Top 10 Holiday Travel Tips

Tough travel day when the deicing fluid freezes

Tough travel day when the deicing fluid freezes

Snow, ice, and cold temperatures have hit North America a lot earlier this year. With the crush of Christmas/New Years travel starting this weekend, here’s the TravelCommons’ top holiday travel tips…

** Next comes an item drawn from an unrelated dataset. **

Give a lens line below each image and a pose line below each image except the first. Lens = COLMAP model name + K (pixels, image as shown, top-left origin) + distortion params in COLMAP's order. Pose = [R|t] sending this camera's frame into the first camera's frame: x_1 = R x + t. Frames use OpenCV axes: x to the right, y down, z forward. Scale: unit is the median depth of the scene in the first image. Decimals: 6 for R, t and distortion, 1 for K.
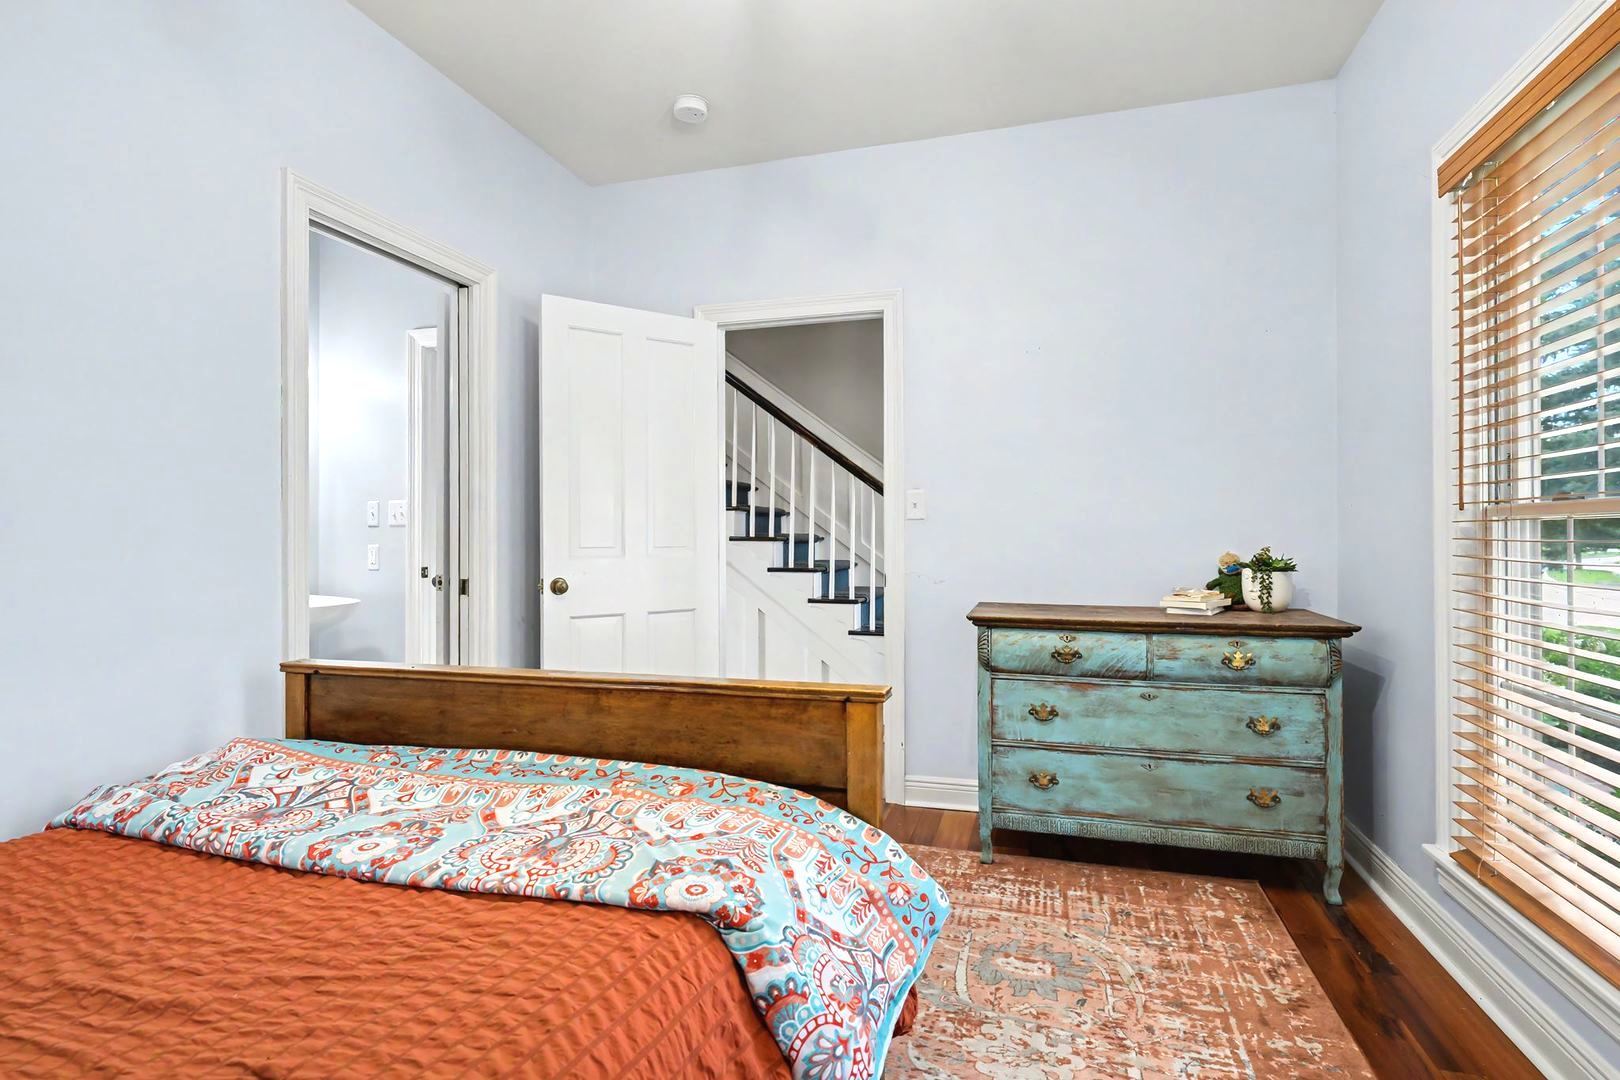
lens RADIAL K [[830.3, 0, 809.8], [0, 830.3, 539.1], [0, 0, 1]] dist [0.000286, 0.000020]
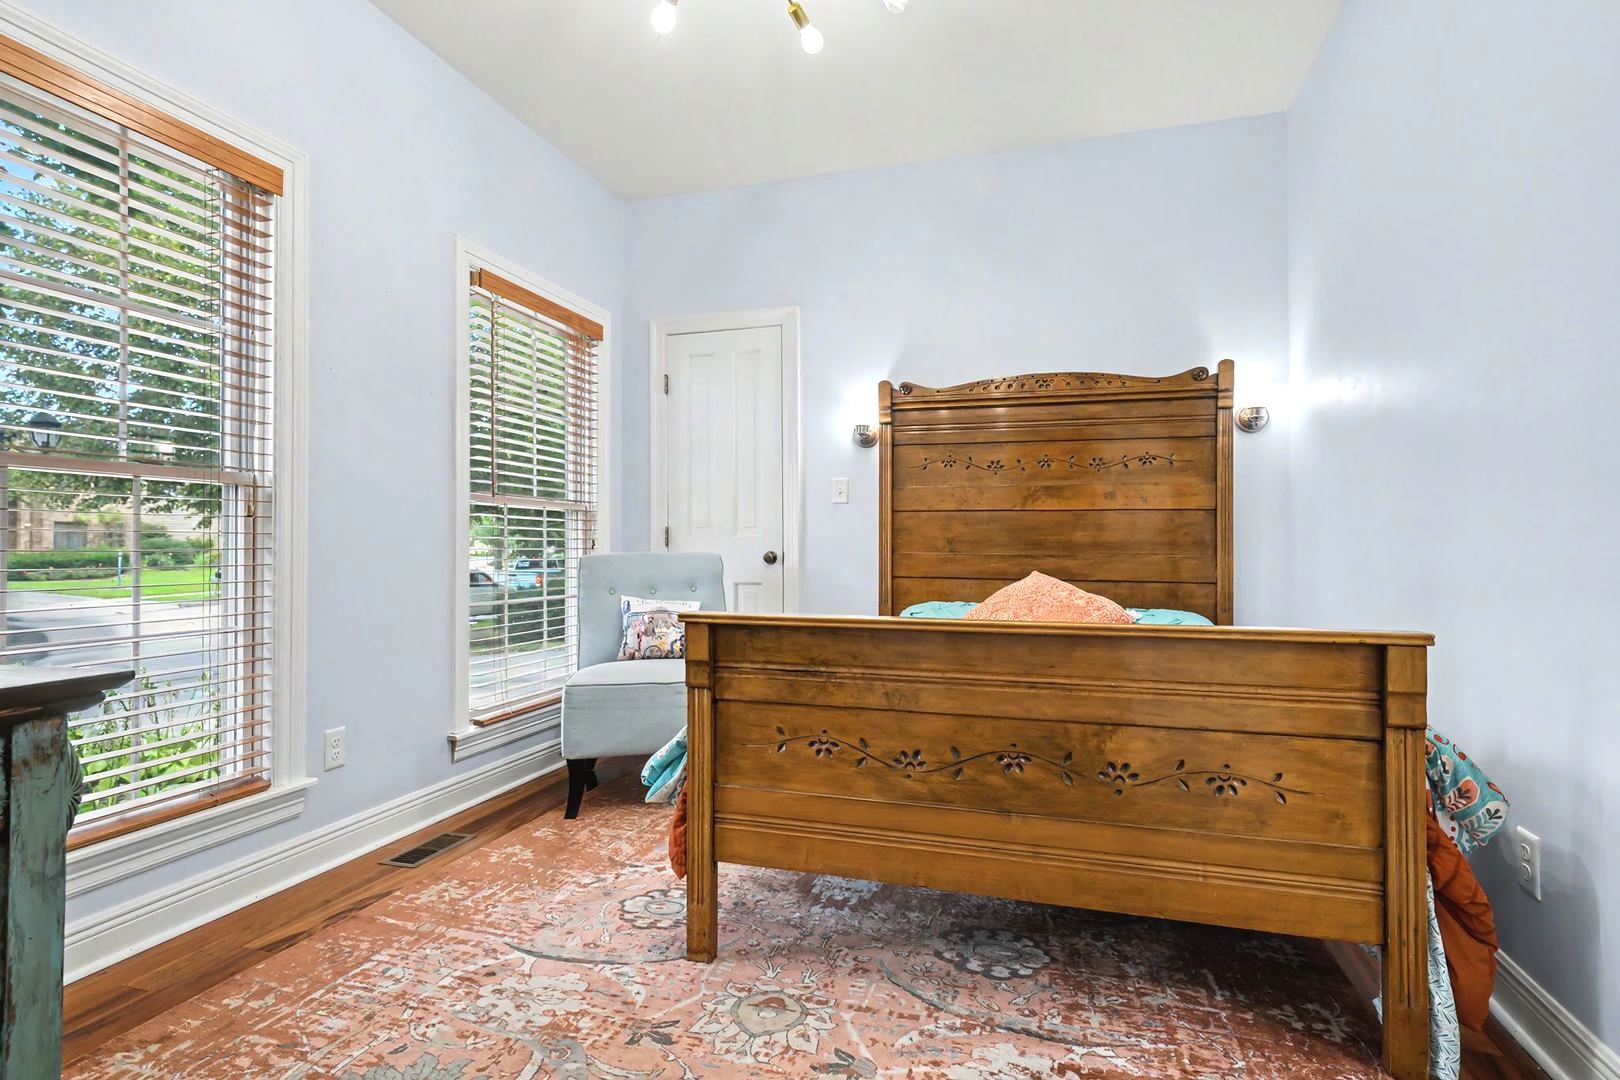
lens RADIAL K [[830.3, 0, 808.6], [0, 830.3, 539.1], [0, 0, 1]] dist [0.000286, 0.000020]
pose [[-0.999951, 0.000372, 0.009849, -0.088343], [0.000313, 0.999982, -0.006008, 0.067383], [-0.009851, -0.006005, -0.999933, 1.959828]]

  1. Fly Direct — This is the top tip every time I put this list together. Holiday travel stacks up problems —  high passenger load factors combined with winter weather disruptions almost guarantees late arrivals and missed connections. Pay the extra $100 for a direct flight.
  2. Skip the Tight Connection — If you can’t fly direct, give yourself enough time to survive a late inbound flight. Take the 90- or 120-minute connection. Worst case is you get to try some great Mexican food in O’Hare or barbecue in Memphis.
  3. Catch the Early Flight — Delays stack up as the day wears on.  As your airplane goes from airport to airport, the probability of it getting stuck increases.  Overnight, airlines have a chance to recover – late planes finally get their destinations and operations groups can reassign planes.  So while the last flight out can be a crap shoot, I’ve rarely hit a delay on the first flight out.
  4. Use Multiple Flight Tracking Apps — Use your smartphone to keep track of gate changes and flight delays. Sign up for text notifications from your airline when you book your ticket. However,  I’ve often experienced long delays with the airlines’ services or changes that were never sent out. So I also use TripIt, WorldMate, and FlightAware. It means multiple notices, but it also means I don’t miss anything.
  5. Use Twitter as a Concierge Service — Most airlines have social media teams monitoring Twitter. Before you leave, find and follow your airline’s Twitter customer service account. “At naming” them in a Tweet (e.g., “@united what’s happening with UA 4286 MSY-ORD that it’s 1:45 hr delayed?”) usually gets a response in a couple of minutes. Following them allows you to exchange personal information such as record locator numbers via direct message (DM). It’s usually faster than queuing up for a frazzled gate agent and the results can be better.
  6. Carry On your Luggage — Unless you’re heading to the slopes for Christmas, everyone in your travel party should be able to fit into a carry-on sized bag. You can save $25/bag and increase the probability of having clean clothes at your destination. If you’re seating area 3 or higher, odds are there’s no overhead bin space for you. Let the agent gate-check the bag for you. You won’t have to pay a checked bag fee and it’s very unlikely that they’ll lose your bag – it’s only traveling a couple hundred feet from the jet bridge to the luggage hold.
  7. Spread Clothes Across All Bags — If you have to check your bags, split everyone’s clothes across all the bags. It’s rare for an airline to lose all of your checked bags.
  8. Buy Status for 1 Person — Airlines will sell you anything, including one-off access to the special security lines and early boarding calls normally earned by flying 25,000 miles. The airlines will tell you that everyone in your travel party needs to pony up for status. In practice though, if the lead adult’s boarding pass shows priority/premiere access, the overworked minimum-wage airport staffers guarding the status security lanes will let the family tag along. And at the gate, I’ve never seen a family split up across boarding groups.
  9. Know Your Geography — Knowing alternatives to your destination airport gives you more flexibility dealing with cancelled flights or missed connections. In New York, the LaGuardia to Newark pivot is easy, but others aren’t so obvious.  Everyone knows that Chicago has two airports – O’Hare and Midway.  But what about Milwaukee’s Mitchell Field 80 miles north?  If PHL is in trouble, how many folks think about Harrisburg or BWI?  Or Sacramento as an alternative to SFO?  I think about alternatives in two rings – within 60 miles – SNA and LGB for LAX; and then within 100-120 miles, which now picks up Palm Springs and San Diego for LAX.  Someone will drive a couple of hours to pick you up if it means getting you to Christmas dinner on time.
  10. But above all, be realistic  — It’s gonna be a zoo. Steel yourself; get your inner karma tuned for it. Pack a snack and a book, and practice deep cleansing breaths.